The risk of cerebrovasular disease is higher in individuals with elevated blood pressure or fluctuations in blood pressure than those with low blood pressure or fewer fluctuations, a study in the May Archives of Neurology reported. In a community-based epidemiologic study of older adults living in the Washington Heights-Inwood section of Manhattan, researchers measured white matter hyperintensity and the presence of brain infarctions in a group of 686 nondemented older adults whose blood pressure was measured during three visits 24 months apart and who underwent structural MRIs. Participants with the lowest white matter hyperintensity volume had the lowest mean/lowest blood pressure, and those with the highest white matter hyperintensity volume had the highest mean/highest blood pressure. “Given that cerebrovascular disease is associated with disability, these findings suggest that interventions should focus on long-term fluctuating blood pressure and elevated blood pressure,” investigators concluded.

 

Histaminergic neurotransmission may play a role in the mechanism and modulation of Tourette syndrome and tics, researchers reported in the May 20 New England Journal of Medicine. “Despite a strong genetic contribution, inheritance is complex and risk alleles have proven difficult to identify,” the investigators noted. “We have characterized a highly unusual two-generation pedigree in which Tourette syndrome is segregated in an autosomal dominant fashion.” The researchers identified “a rare functional mutation in the HDC gene encoding L-histamine decarboxylase, the rate-limiting enzyme in histamine biosynthesis.” They added that “the links between histaminergic neurotransmission and tics, suggested by our genetic findings, are further supported by previous studies of pharmacologic agents that target the presynaptic autoreceptor H3R.”

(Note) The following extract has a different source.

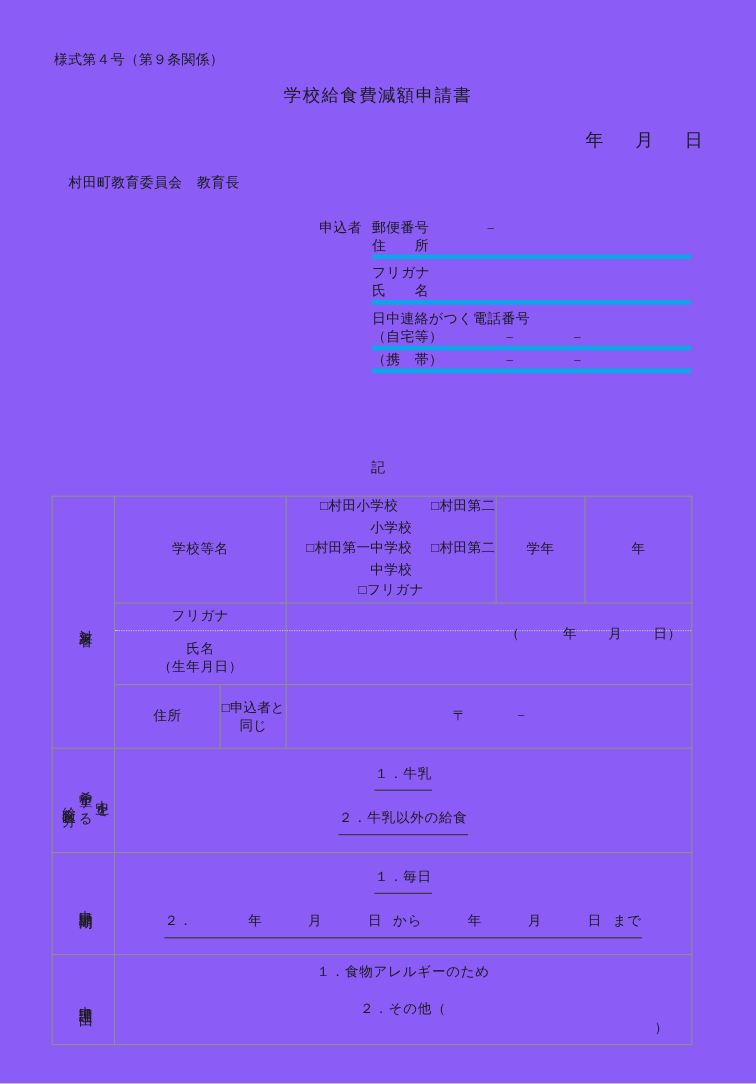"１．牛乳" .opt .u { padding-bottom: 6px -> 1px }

In patients with traumatic brain injury (TBI), reduced evening melatonin production may indicate disruption to circadian regulation of melatonin synthesis and lead to sleep disturbance, as reported in the May 25 Neurology. In an observational study of 23 patients with TBI and 23 age- and gender-matched healthy volunteers, researchers found two factors contributing to sleep disturbances in patients with TBI—reduced sleep quality due to elevated depression and anxiety and increased slow wave sleep due to mechanical brain damage. “Patients with TBI reported higher anxiety and depressive symptoms and sleep disturbance than controls,” the investigators wrote. “Patients with TBI showed decreased sleep efficiency and increased wake after sleep onset.” In addition, TBI subjects had lower levels of evening melatonin production associated with REM sleep.